# EXERCISE INSTRUCTIONS
A. List every funder that the article about Catholic Charities' Hurricane Isaac flood recovery work names as having given money to the agency so far.
B. In the article about Catholic Charities' Hurricane Isaac flood recovery work, on what date are services under the FEMA-funded contract set to begin?
C. Carry on the article about Catholic Charities' Hurricane Isaac flood recovery work from its last sentence.
======== TEXT FOR ANALYSIS
Catholic Charities volunteers deliver good to flood victimsBaton Rouge--Catholic Charities of the Diocese of Baton Rouge will be able to help up to 400 additional families in south central Louisiana rebuild their homes and lives disrupted by the floodwaters of Hurricane Isaac.  

The agency was selected as the Hurricane Isaac disaster case management provider for area residents through a contract administered by Catholic Charities Archdiocese of New Orleans (CCANO) and The Louisiana Department of Children and Family Services (DCFS), and funded by FEMA. 

 Services delivered through the FEMA-funded contract are set to begin April 15. The agency service area includes West Feliciana, East Feliciana, St. Helena, East Baton Rouge, Livingston, Iberville, Ascension, Assumption, West Baton Rouge, Point Coupee, Tangipahoa, Allen, Morehouse, and St. Martin parishes. Other agencies serve St. John, St. James, St. Charles, Orleans, Plaquemines, St. Bernard, Jefferson, Washington, St. Tammany, Terrebonne, Lafourche and St. Mary parishes. 

Anyone who was impacted by Hurricane Isaac, resided in one of 26 parishes (above) on August 28 and 29, 2012, and can demonstrate they have unmet needs may be eligible for disaster case management. The program is not designed to provide direct aide, but will help link families to available services and resources, such as long-term sustainable housing, employment, furniture, appliances and counseling.

Individuals and families interested in case management services can call 1-866-891-2210 for more information. 

“CCDBR is known nationwide as experts in disaster case management.  Last year we sent staff to New Jersey and Colorado Springs to respond to Sandy and wildfires in Colorado,” said David Aguillard, Executive Director.  “We’re now focusing on our community and have expanded our case management team by bringing back former staff and others with specialized disaster case management experience.” 

So far, CCDBR disaster case managers have worked intensively with 97 households, assessing their disaster-related needs, working up a recovery plan and offering assistance or referrals for housing, repair costs, employment, counseling and more. With additional staffing afforded by the contract, CCDBR’s caseload is expected to increase to at least 400 by June of this year. 

Disaster response supply trailer“This contract opens the door to recovery for many more people in addition to those helped by the agency with immediate donations that were beneficial for the short term,” said David Aguillard, CCDBR Executive Director. “Despite the generosity of this community after Isaac, donations were down compared to past disasters like Hurricanes Katrina and Gustav. This new initiative will enable the agency to help families through the often long and arduous task of rebuilding their homes and lives.“

To date, the agency has received funding from Capital Area United Way, Baton Rouge Area Foundation, ExxonMobil, The Mosaic Company, Catholic Charities USA and individual donors. Aguillard says the agency will now be able to help fund unmet needs not covered by the grant, like repair costs, housing expenses and the like.
================
======== DATA SUPPLIED
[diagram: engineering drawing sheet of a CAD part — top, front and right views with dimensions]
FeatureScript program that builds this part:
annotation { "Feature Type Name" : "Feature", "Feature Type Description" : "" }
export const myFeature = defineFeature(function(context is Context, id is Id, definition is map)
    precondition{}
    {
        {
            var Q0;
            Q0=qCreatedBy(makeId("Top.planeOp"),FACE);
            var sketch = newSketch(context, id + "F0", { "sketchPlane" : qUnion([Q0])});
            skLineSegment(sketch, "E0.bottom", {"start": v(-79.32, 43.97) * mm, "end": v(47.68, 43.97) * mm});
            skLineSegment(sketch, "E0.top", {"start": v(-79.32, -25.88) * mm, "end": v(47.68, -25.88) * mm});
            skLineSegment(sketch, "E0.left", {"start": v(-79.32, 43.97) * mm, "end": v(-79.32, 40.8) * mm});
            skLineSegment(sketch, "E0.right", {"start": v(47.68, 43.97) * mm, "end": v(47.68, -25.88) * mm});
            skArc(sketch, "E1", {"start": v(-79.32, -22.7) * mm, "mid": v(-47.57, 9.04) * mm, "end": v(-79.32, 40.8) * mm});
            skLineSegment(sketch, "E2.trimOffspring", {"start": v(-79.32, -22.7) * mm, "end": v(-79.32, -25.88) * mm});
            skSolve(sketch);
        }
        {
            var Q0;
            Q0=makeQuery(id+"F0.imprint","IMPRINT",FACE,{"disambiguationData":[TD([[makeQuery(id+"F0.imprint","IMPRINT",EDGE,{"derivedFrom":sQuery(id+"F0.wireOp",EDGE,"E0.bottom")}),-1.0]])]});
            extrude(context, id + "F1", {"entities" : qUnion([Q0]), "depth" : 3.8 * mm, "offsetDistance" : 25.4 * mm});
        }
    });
================
# ACTIVITY ANSWERS
A.
Capital Area United Way
Baton Rouge Area Foundation
ExxonMobil
The Mosaic Company
Catholic Charities USA
Individual donors

B. April 15.

C.
While Louisiana roads were still underwater, CCDBR staff began providing relief to about 1,500 residents in the hardest hit areas of Tangipahoa, Livingston, Ascension and St James parishes. About 100 volunteers helped distribute food, water and cleaning supplies, some even venturing into neighborhoods with 2 feet of water surrounding homes. Others provided assistance in shelters and helped with clean-up efforts. (See attached photos. Larger images available.)

After that initial response phase, CCDBR positioned case managers in the disaster recovery centers, offering resources to 150 households as they applied for FEMA assistance.   

“Our expertise comes into play after the disaster has disappeared from the news,” said Aguillard. After Hurricane Katrina, CCDBR became the lead case management agency serving thousands of familiues for the Louisiana Family Recovery Corps (LFRC) and Katrina Aid Today programs, and after Hurricane Gustav, the agency selected by FEMA to pilot a new program.

“CCDBR staff has been called on time and again to help with disasters all over the country,” said Aguillard. “Whether tornado, wildfires, hurricane or even tsunami, community and victims needs are all the same after disaster. We feel very fortunate to offer our expertise to help them recover.” 

Aguillard added that just last week, several case managers returned from New Jersey where they have worked with Hurricane Sandy recovery.